Herpes and HIV: These are the only two viral STIs which are always chronic. Even though people with herpes or HIV cannot currently be cured, their symptoms can be treated.

HPV: In females, 70-90% of HPV infections are cleared by the body’s immune system within 12-24 months of detection.[1-2] Those who are infected with high-risk (cancer-causing) HPV types and do not clear their infection quickly are at risk for persistent infection. There is no cure for persistent HPV. Persistant HPV infection is a risk factor for the development of cervical cancer. All woman should have routine pap smears by age 21. Females who initiate sex before 18 should consult their doctor.[3]

Hepatitis B: Most adults who are infected with hepatitis B virus (HBV) recover from their infections; the remainder develop chronic infections.[4]

Hepatitis C: Approximately 15% of those who are infected with hepatitis C virus (HBV) recover from their infection; however the vast majority develop chronic infections.[5]

References:
(1) Moscicki, A. Cervical cytology screening in teens. Curr Womens Health Rep. 2003;3(6):433-437.
(2) Ho GY, Bierman R, Beardsley L, et al. National history of cervicovaginal papillomavirus in young women. N Engl J Med. 1998;338(7):423-428.
(3) ACOG Guidelines.
(4) Lemon SM, Alter MJ. Viral Hepatitis. In: Holmes KK, et al. Sexually Transmitted Diseases. 3rd ed. New York, NY: McGraw Hill; 1999:361-384.
(5) Watts DH. Hepatitis C, D, and E in pregnancy. In: Mead PB, Hager WD, Faro S, eds. Protocols for infectious Diseases in Obstetrics and Gynecology. 2nd ed. Malden, MA: Blackwell Science; 2000:215-224.

What is the difference between sexually transmitted infection (STI) and sexually transmitted disease (STD)?

These terms are often confused, but they are not inter-changeable. Sexually transmitted infection is the broadest term. All STDs are STIs, but not all STIs are STDs.

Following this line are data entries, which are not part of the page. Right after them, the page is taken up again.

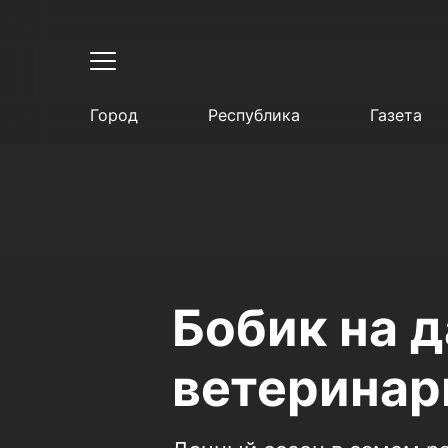
Город
Республика
Газета
Бобик на д
ветеринар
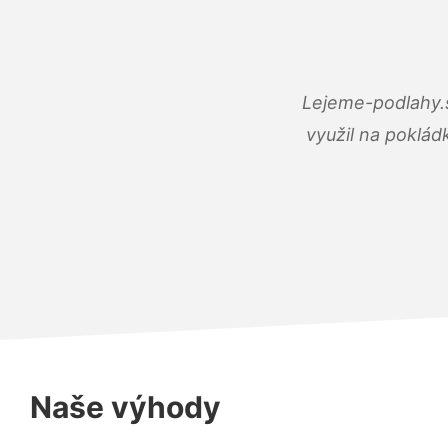
Lejeme-podlahy.s
využil na poklád
Naše výhody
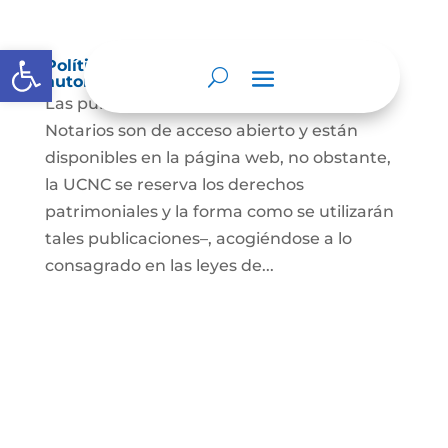
Abrir barra de herramientas
Política de derechos de autor y/o
autorización de uso sobre los contenidos
Las publicaciones de la UCNC y de los
Notarios son de acceso abierto y están
disponibles en la página web, no obstante,
la UCNC se reserva los derechos
patrimoniales y la forma como se utilizarán
tales publicaciones–, acogiéndose a lo
consagrado en las leyes de...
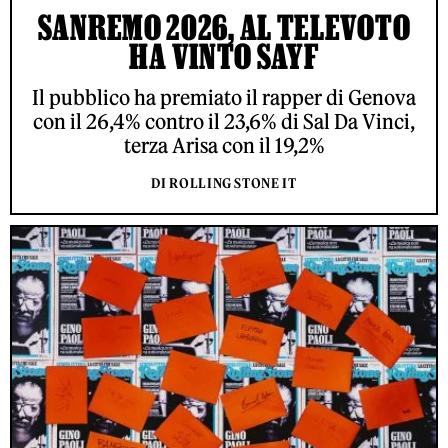
SANREMO 2026, AL TELEVOTO
HA VINTO SAYF
Il pubblico ha premiato il rapper di Genova
con il 26,4% contro il 23,6% di Sal Da Vinci,
terza Arisa con il 19,2%
DI ROLLING STONE IT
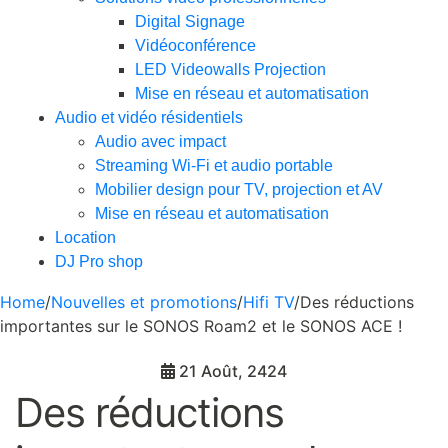
Digital Signage
Vidéoconférence
LED Videowalls Projection
Mise en réseau et automatisation
Audio et vidéo résidentiels
Audio avec impact
Streaming Wi-Fi et audio portable
Mobilier design pour TV, projection et AV
Mise en réseau et automatisation
Location
DJ Pro shop
Home
/
Nouvelles et promotions
/
Hifi TV
/
Des réductions
importantes sur le SONOS Roam2 et le SONOS ACE !
21 Août, 2424
Des réductions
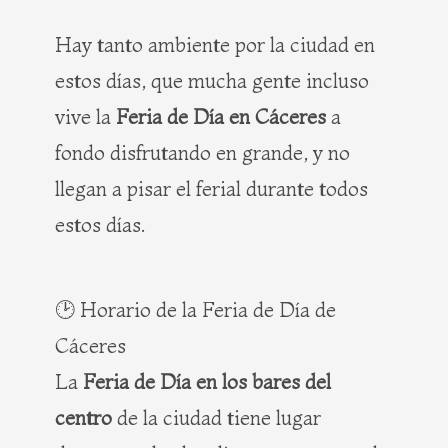
Hay tanto ambiente por la ciudad en
estos días, que mucha gente incluso
vive la
Feria de Día en Cáceres
a
fondo disfrutando en grande, y no
llegan a pisar el ferial durante todos
estos días.
🕑 Horario de la Feria de Día de
Cáceres
La
Feria de Día en los bares del
centro
de la ciudad tiene lugar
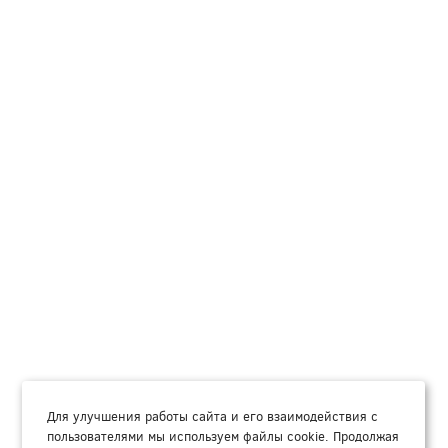
Для улучшения работы сайта и его взаимодействия с
пользователями мы используем файлы cookie. Продолжая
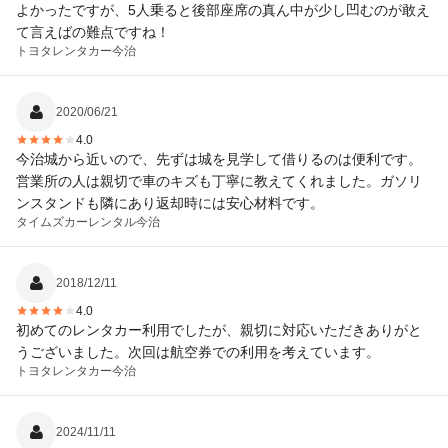
よかったですが、5人乗ると後部座席の真ん中が少し凹むのが敢え
て言えばの難点ですね！
トヨタレンタカー
今治
2020/06/21
4.0
今治城から近いので、先ずは城を見学して借りるのは便利です。
営業所の人は親切で車のキズも丁寧に教えてくれました。ガソリ
ンスタンドも隣にあり返却時には安心材料です。
タイムズカーレンタル
今治
2018/12/11
4.0
初めてのレンタカー利用でしたが、親切に対応いただきありがと
うございました。次回は航空券での利用を考えています。
トヨタレンタカー
今治
2024/11/11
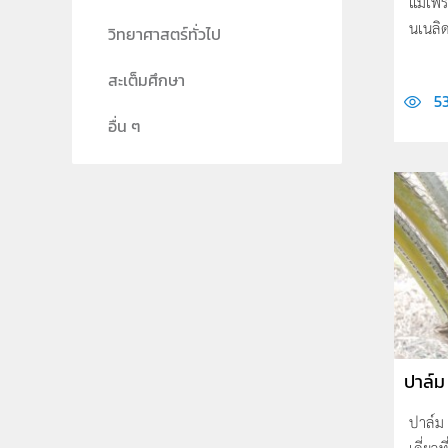
แม่เพ
นเนลิด
วิทยาศาสตร์ทั่วไป
สะเต็มศึกษา
53
อื่น ๆ
ปาล์ม
ปาล์ม 
เดี่ยวท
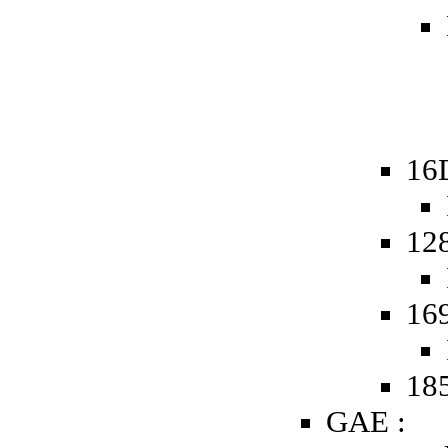
16
12
16
185
GAE :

Sexually Transmitted Infection: Invasion of and multiplication in bodily tissue by a microorganism (eg, bacterium, virus, protozoan) that is usually (more than half the time) passed from one person to another during during intimate bodily contact meant to give or derive sexual gratification.

Sexually Transmitted Disease: Pathology (ie, damage) with or without symptoms secondary to an infection that is usually (more than half the time) passed from one person to another during intimate bodily contact meant to give or derive sexual gratification.